Pour simplifier nous pouvons distinguer trois facteurs à l’origine de la commoditisation des produits pétrochimiques :

- L’augmentation du nombre d’acheteurs : La forte croissance économique dans les pays en développement au cours des dernières années a favorisé une augmentation soutenue de la consommation de matières pétrochimiques. Nous traiterons plus précisément ce sujet dans la section suivante

- L’augmentation du nombre de producteurs : La production de produits pétrochimiques a également fortement augmenté au cours des dernières années, tirée par l’essor de nouveaux producteurs dans les pays en développement.

- L’augmentation de la volatilité des prix du produit : Le profil de volatilité des prix pétrochimiques a été mis en évidence dans le chapitre 1. Les prix pétrochimiques sont au moins aussi volatiles que les produits pétroliers et les fluctuations des prix se sont amplifiées aux cours des dernières années surtout sur la période 2008- 2011.

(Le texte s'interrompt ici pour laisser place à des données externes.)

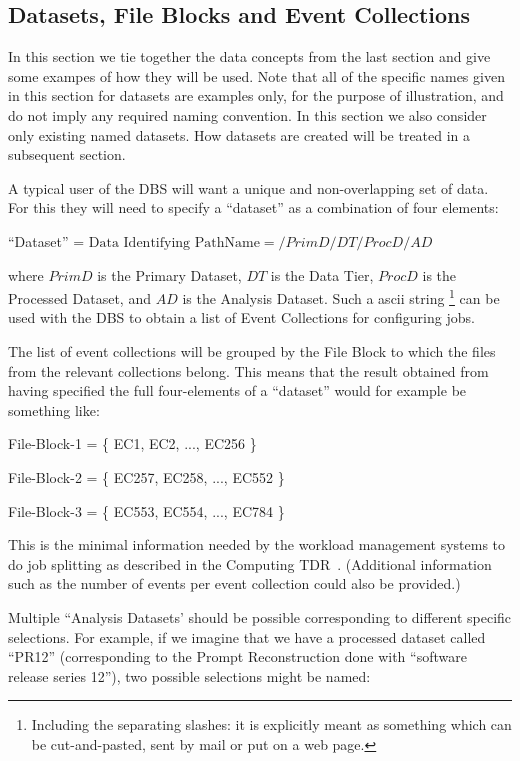 \documentclass{cmspaper}
\begin{document}
\subsection{Datasets, File Blocks and Event Collections}

  In this section we tie together the data concepts from the last section
and give some exampes of how they will be used. Note that all of the specific
names given in this section for datasets are examples only, for the purpose
of illustration, and do not imply any required naming convention. In this
section we also consider only existing named datasets. How datasets are 
created will be treated in a subsequent section.

  A typical user of the DBS will want a unique and non-overlapping set of 
data. For this they will need to specify a ``dataset'' as a combination
of four elements:
\begin{center}
  \mbox{``Dataset''} = $\mbox{Data Identifying PathName} = /PrimD/DT/ProcD/AD$
\end{center}
where $PrimD$ is the Primary Dataset, $DT$ is the Data Tier, $ProcD$ is the 
Processed Dataset, and $AD$ is the Analysis Dataset. Such a ascii string
\footnote{Including the separating slashes: it is explicitly meant as something
which can be cut-and-pasted, sent by mail or put on a web page.} can be used 
with the DBS to obtain a list of Event Collections for configuring jobs. 

  The list of event collections will be grouped by the File Block to which
the files from the relevant collections belong. This means that the result 
obtained from having specified the full four-elements of a ``dataset'' would 
for example be something like:
\begin{flushleft}
\mbox{File-Block-1} = \{ \mbox{EC1}, \mbox{EC2}, ..., EC256 \}
\end{flushleft}
\begin{flushleft}
\mbox{File-Block-2} = \{ \mbox{EC257}, \mbox{EC258}, ..., \mbox{EC552} \}
\end{flushleft}
\begin{flushleft}
\mbox{File-Block-3} = \{ \mbox{EC553}, \mbox{EC554}, ..., \mbox{EC784} \}
\end{flushleft}
This is the minimal information needed by the workload management systems to 
do job splitting as described in the Computing TDR~\cite{CTDR}. (Additional
information such as the number of events per event collection could also
be provided.)

  Multiple ``Analysis Datasets' should be possible corresponding to different
specific selections. For example, if we imagine that we have a processed
dataset called ``PR12'' (corresponding to the Prompt Reconstruction done 
with ``software release series 12''), two possible selections might be named:
\end{document}
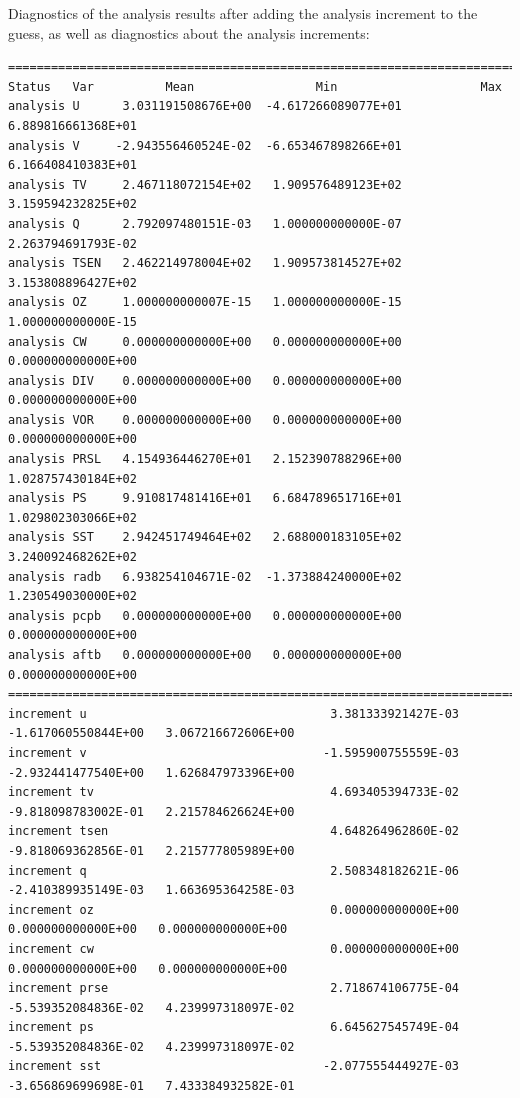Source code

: Diagnostics of the analysis results after adding the analysis increment to the guess, as well as diagnostics about the analysis increments: 
\begin{scriptsize}
\begin{verbatim}
================================================================================
Status   Var          Mean                 Min                    Max
analysis U      3.031191508676E+00  -4.617266089077E+01   6.889816661368E+01
analysis V     -2.943556460524E-02  -6.653467898266E+01   6.166408410383E+01
analysis TV     2.467118072154E+02   1.909576489123E+02   3.159594232825E+02
analysis Q      2.792097480151E-03   1.000000000000E-07   2.263794691793E-02
analysis TSEN   2.462214978004E+02   1.909573814527E+02   3.153808896427E+02
analysis OZ     1.000000000007E-15   1.000000000000E-15   1.000000000000E-15
analysis CW     0.000000000000E+00   0.000000000000E+00   0.000000000000E+00
analysis DIV    0.000000000000E+00   0.000000000000E+00   0.000000000000E+00
analysis VOR    0.000000000000E+00   0.000000000000E+00   0.000000000000E+00
analysis PRSL   4.154936446270E+01   2.152390788296E+00   1.028757430184E+02
analysis PS     9.910817481416E+01   6.684789651716E+01   1.029802303066E+02
analysis SST    2.942451749464E+02   2.688000183105E+02   3.240092468262E+02
analysis radb   6.938254104671E-02  -1.373884240000E+02   1.230549030000E+02
analysis pcpb   0.000000000000E+00   0.000000000000E+00   0.000000000000E+00
analysis aftb   0.000000000000E+00   0.000000000000E+00   0.000000000000E+00
================================================================================
increment u                                  3.381333921427E-03  -1.617060550844E+00   3.067216672606E+00
increment v                                 -1.595900755559E-03  -2.932441477540E+00   1.626847973396E+00
increment tv                                 4.693405394733E-02  -9.818098783002E-01   2.215784626624E+00
increment tsen                               4.648264962860E-02  -9.818069362856E-01   2.215777805989E+00
increment q                                  2.508348182621E-06  -2.410389935149E-03   1.663695364258E-03
increment oz                                 0.000000000000E+00   0.000000000000E+00   0.000000000000E+00
increment cw                                 0.000000000000E+00   0.000000000000E+00   0.000000000000E+00
increment prse                               2.718674106775E-04  -5.539352084836E-02   4.239997318097E-02
increment ps                                 6.645627545749E-04  -5.539352084836E-02   4.239997318097E-02
increment sst                               -2.077555444927E-03  -3.656869699698E-01   7.433384932582E-01 
\end{verbatim}
\end{scriptsize}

La transmission de la volatilité des prix du pétrole sur les prix des produits pétrochimiques peut être également considérée comme un facteur indirect. À notre connaissance aucune étude ne traite de ce sujet mais plusieurs papiers ont étudié les

effets de transmission de la volatilité des prix du pétrole sur les marchés d’autres matières premières.

Erwing, Malik et Ozfidan (2002) étudient la volatilité sur les marchés financiers du pétrole brut et du gaz naturel. À l’aide de modèle GARCH ils mettent en évidence la transmission de la volatilité entre les marchés du pétrole et gaz.

Chen, Finney et Lai (2005) s’intéressent plus spécifiquement à la transmission asymétrique entre les prix du pétrole brut et les prix de détail de l’essence sur les marchés au comptant et à terme américains. Ils identifient une transmission asymétrique de la volatilité sur le marché au comptant mais également sur les marchés à terme.

Baffes (2007) examine le mécanisme de transmission des variations des prix du pétrole brut sur 35 matières premières entre 1960 et 2005. Pour y parvenir, il calcule à l’aide d’une méthode de moindres carrés ordinaires une élasticité prix qui mesure le degré de sensibilité du prix d’une commodité aux variations du prix du pétrole. D’après ses calculs, l’élasticité de l’ensemble des matières premières non énergétiques est égale à 0,16. La valeur de l’élasticité est comparée aux résultats antérieurs de Gilbert (1989) et Borensztein et Reinhart (1994) qui trouvaient respectivement 0,12 et 0,11. Cependant, à un niveau d’analyse plus fin, Baffes identifie des écarts de sensibilité importants entre les différentes familles de matières premières. Par exemple, les prix des fertilisants sont particulièrement sensibles au prix du pétrole avec une élasticité de 0,33. Les prix agricoles sont également impactés par les prix du pétrole (0,17) suivi des métaux (0,11). Les prix des métaux sont très vulnérables sur la période la plus récente entre 1985 et 2005 avec une élasticité de 0,43. Au sein de la famille des métaux, les métaux précieux réagissent particulièrement au prix du pétrole (0,34 pour l’or et 0,58 pour l’argent). Enfin, le gaz naturel est la commodité dont le degré de sensibilité est le plus élevé (0,64).

Du, Yu et Hayes (2011) analysent les facteurs qui influencent la volatilité des prix du pétrole brut et l’influence de cette volatilité sur les marchés des matières premières agricoles. À partir de 2006, il existe un effet de transmission de la volatilité des prix sur les marchés du pétrole brut, du blé et du maïs. L’effet de déversement de la volatilité des prix s’explique par le renforcement des interdépendances entres ces marchés induites par la production d’éthanol.

Enfin, Ji et Fan (2012) s’intéressent à l’influence de la volatilité des prix du pétrole sur les marchés de matières premières non énergétiques : les métaux, les produits agricoles et les produits non énergétiques. Ils démontrent que la volatilité des prix du pétrole brut a un effet significatif sur les marchés des matières premières non énergétiques. Le niveau de corrélation se renforce après la crise de 2008.